Once again, it's time to meet the Angry Reader of the Week, spotlighting you, the very special readers of this website. Over the years, I've been able to connect with a lot of cool folks, and this is a way of showing some appreciation and attention to the people who help make this blog what it is. This week's reader is scholar/writer/DJ Oliver Wang, co-author of one of my favorite blogs, Poplicks.

Who are you?
Oliver Wang. Not this one. This one.

Where are you?
West Los Angeles, not too far from the Angry Man himself. How we've never crossed paths at Santouka is a mystery, indeed.

What are you?
Overeducated but under-realized. A sonic hedonist. Bumbling father/husband and prodigal son.

My business card however says: "Assistant professor of sociology at CSU-Long Beach." I've also been known to occasionally write on music and culture. And I like records.

Demographically, I'm full Chinee, second gen. Strangely, Chinese people think I'm Japanese and my Persian dentist thinks I'm hapa. Go figure.

What do you do?
Much of the time, I think about/write about/research on/collect/play music. As a scholar and writer, I'm very much interested in ways that music and society intersect, how music helps define who we are, how music impacts us as a society. As a collector and DJ, I'm infatuated with finding songs to obsess over and be enraptured by. Outside of music though, I also explore issues of social inequality in our society, be it along racial, gender, class, etc. lines.

What are you all about?
I have no idea.
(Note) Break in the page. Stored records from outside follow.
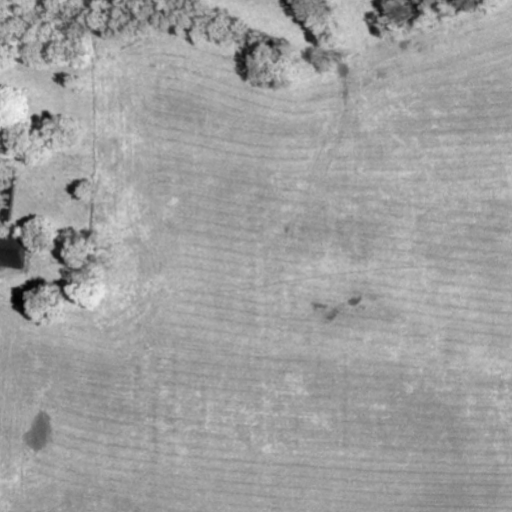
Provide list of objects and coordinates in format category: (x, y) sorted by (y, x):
building: (13, 251)
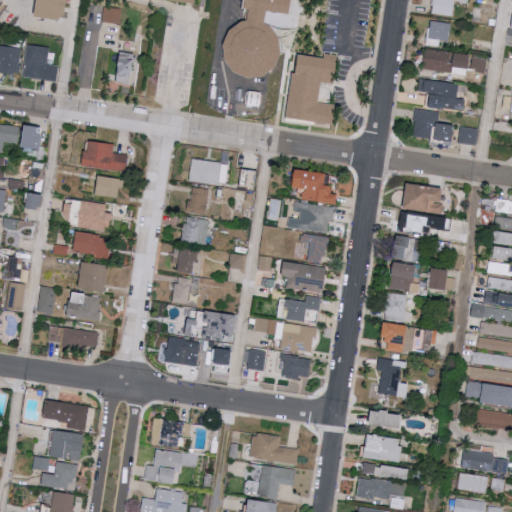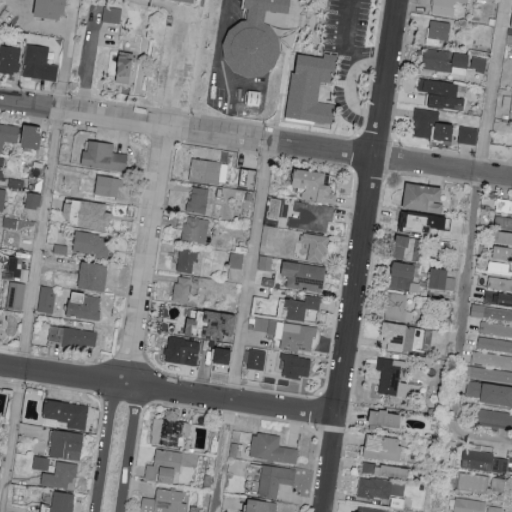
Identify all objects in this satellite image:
building: (187, 1)
building: (444, 7)
building: (53, 9)
building: (112, 15)
building: (511, 24)
parking lot: (346, 26)
road: (350, 35)
building: (256, 39)
building: (257, 40)
building: (10, 59)
road: (216, 59)
road: (85, 62)
parking lot: (176, 62)
building: (453, 62)
building: (39, 64)
building: (125, 67)
road: (176, 76)
building: (313, 88)
road: (348, 88)
building: (314, 91)
building: (442, 94)
building: (511, 111)
building: (425, 123)
road: (186, 130)
building: (447, 132)
building: (8, 134)
building: (468, 135)
building: (35, 137)
building: (105, 157)
road: (442, 167)
building: (209, 172)
road: (477, 175)
building: (109, 186)
building: (318, 187)
building: (425, 198)
building: (198, 200)
building: (503, 206)
building: (92, 215)
building: (313, 216)
building: (411, 224)
building: (195, 230)
building: (503, 231)
building: (91, 244)
building: (315, 247)
building: (408, 248)
building: (503, 253)
road: (146, 255)
road: (359, 256)
building: (187, 260)
building: (500, 268)
building: (17, 269)
building: (93, 276)
building: (305, 277)
building: (405, 277)
building: (439, 278)
building: (498, 284)
building: (185, 291)
building: (16, 296)
building: (498, 299)
building: (46, 300)
building: (84, 306)
building: (301, 307)
building: (397, 307)
road: (29, 311)
building: (496, 313)
building: (213, 325)
road: (243, 327)
building: (495, 329)
building: (289, 334)
building: (73, 337)
building: (406, 338)
building: (494, 345)
building: (183, 352)
building: (222, 356)
building: (492, 359)
building: (257, 360)
building: (296, 367)
building: (392, 377)
road: (167, 390)
building: (490, 393)
road: (101, 404)
building: (68, 413)
building: (389, 417)
building: (493, 419)
road: (450, 421)
building: (169, 431)
building: (67, 444)
road: (105, 444)
road: (128, 446)
building: (385, 447)
building: (272, 448)
building: (484, 461)
building: (41, 463)
building: (168, 465)
building: (387, 470)
building: (60, 476)
building: (275, 479)
building: (473, 482)
building: (380, 488)
building: (63, 501)
building: (164, 501)
building: (262, 505)
building: (474, 506)
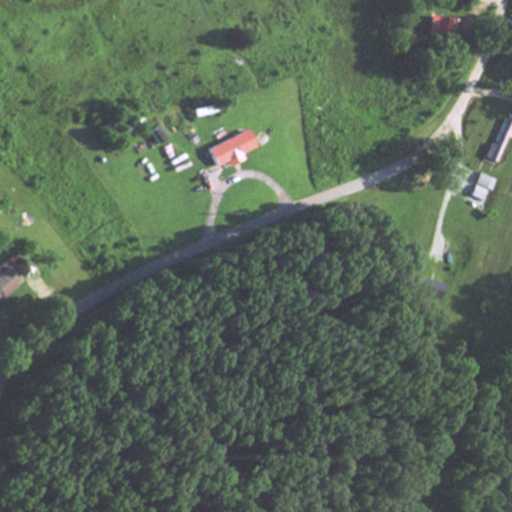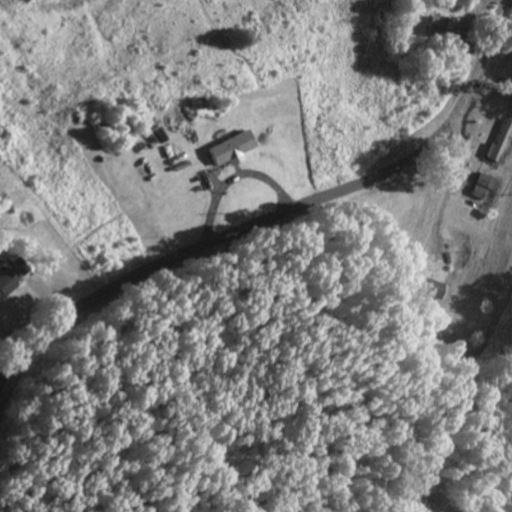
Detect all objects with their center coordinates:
building: (446, 31)
building: (233, 152)
road: (276, 217)
building: (14, 282)
road: (1, 392)
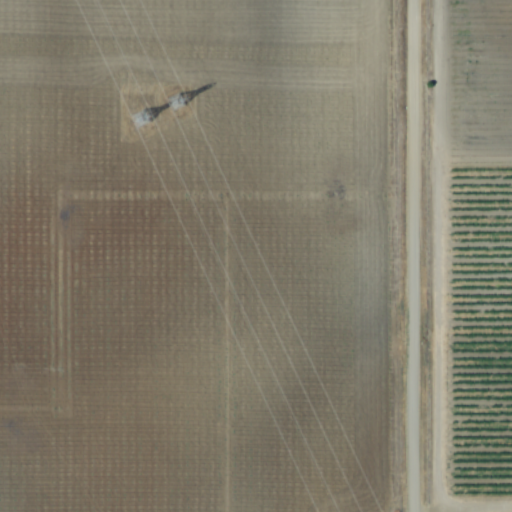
I've always liked this quote from James Baldwin though: "I want to be an honest man and a good writer." It's something to strive for, at the very least.

What makes you angry?
Where to begin? Injustice intolerance, hypocrisy. I'm not fond of bullies either. Of late, I've been really angered by how the forces of social intolerance have commandeered the language of "social values" - as if equality wasn't a social value. Or embracing difference wasn't a social value. It wasn't that long ago when social justice campaigns wielded the hammer of morality but these days, "morality" and "reactionary" seem synonymous.

I'm especially angry about Prop 8 but more specifically, I'm angry at those (especially people of color) who refuse to acknowledge that gay rights = civil rights.

I'm also angry about media consolidation and how it's suffocating everything from newspapers to recording labels.

I'm just a teensy angry at the lack of good Chinese food on the Westside. Seriously, what's up with that? If you opened up a Mei Long Village in Santa Monica, the lines would be out the door.